** How to complete this task **
Because only the text is wanted, repeat the records below exactly and omit the pictures.

** Available records **
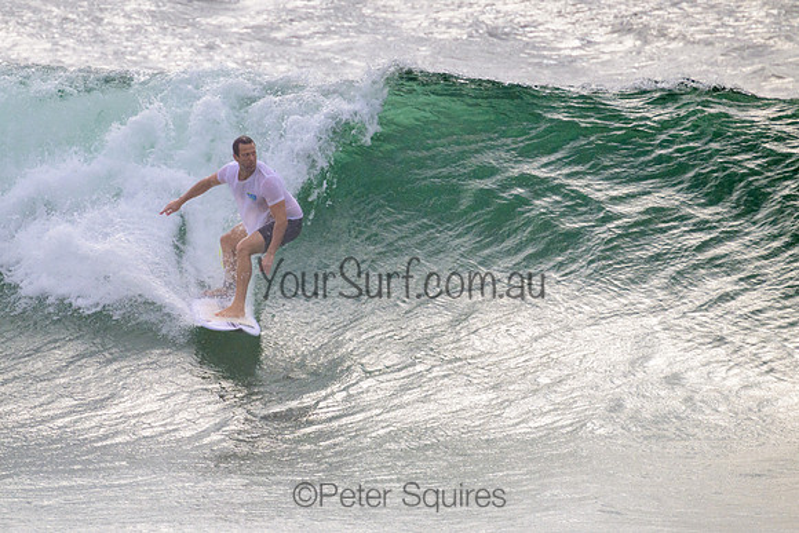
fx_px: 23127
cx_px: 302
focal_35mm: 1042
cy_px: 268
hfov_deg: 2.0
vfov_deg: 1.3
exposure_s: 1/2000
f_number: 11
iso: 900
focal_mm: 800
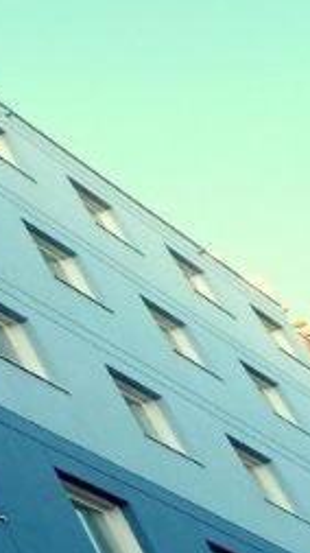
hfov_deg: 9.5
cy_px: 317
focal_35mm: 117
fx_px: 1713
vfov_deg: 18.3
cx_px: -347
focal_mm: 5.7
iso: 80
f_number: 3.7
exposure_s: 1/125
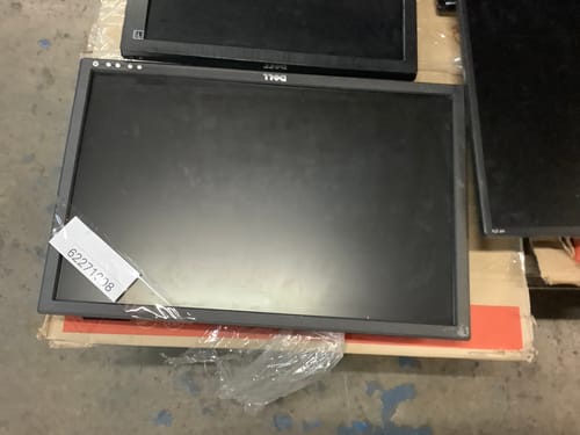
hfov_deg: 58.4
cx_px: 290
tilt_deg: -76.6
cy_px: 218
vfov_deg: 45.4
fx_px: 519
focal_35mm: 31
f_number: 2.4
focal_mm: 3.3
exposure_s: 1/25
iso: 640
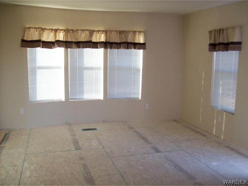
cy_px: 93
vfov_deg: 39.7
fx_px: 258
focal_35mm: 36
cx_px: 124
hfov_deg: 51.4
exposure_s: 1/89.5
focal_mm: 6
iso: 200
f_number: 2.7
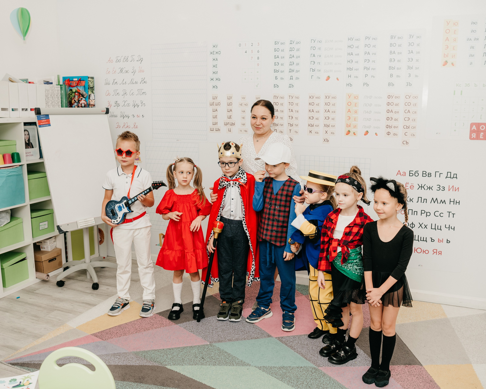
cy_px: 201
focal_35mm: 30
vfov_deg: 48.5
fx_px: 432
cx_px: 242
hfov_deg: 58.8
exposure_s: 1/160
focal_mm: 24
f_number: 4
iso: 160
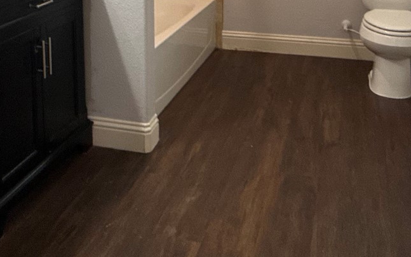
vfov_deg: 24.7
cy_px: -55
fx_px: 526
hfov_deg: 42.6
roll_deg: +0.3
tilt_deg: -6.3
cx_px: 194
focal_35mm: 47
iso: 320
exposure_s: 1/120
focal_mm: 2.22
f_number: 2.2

** Task solution **
fx_px: 23127
cx_px: 302
focal_35mm: 1042
cy_px: 268
hfov_deg: 2.0
vfov_deg: 1.3
exposure_s: 1/2000
f_number: 11
iso: 900
focal_mm: 800
hfov_deg: 9.5
cy_px: 317
focal_35mm: 117
fx_px: 1713
vfov_deg: 18.3
cx_px: -347
focal_mm: 5.7
iso: 80
f_number: 3.7
exposure_s: 1/125
hfov_deg: 58.4
cx_px: 290
tilt_deg: -76.6
cy_px: 218
vfov_deg: 45.4
fx_px: 519
focal_35mm: 31
f_number: 2.4
focal_mm: 3.3
exposure_s: 1/25
iso: 640
cy_px: 93
vfov_deg: 39.7
fx_px: 258
focal_35mm: 36
cx_px: 124
hfov_deg: 51.4
exposure_s: 1/89.5
focal_mm: 6
iso: 200
f_number: 2.7
cy_px: 201
focal_35mm: 30
vfov_deg: 48.5
fx_px: 432
cx_px: 242
hfov_deg: 58.8
exposure_s: 1/160
focal_mm: 24
f_number: 4
iso: 160
vfov_deg: 24.7
cy_px: -55
fx_px: 526
hfov_deg: 42.6
roll_deg: +0.3
tilt_deg: -6.3
cx_px: 194
focal_35mm: 47
iso: 320
exposure_s: 1/120
focal_mm: 2.22
f_number: 2.2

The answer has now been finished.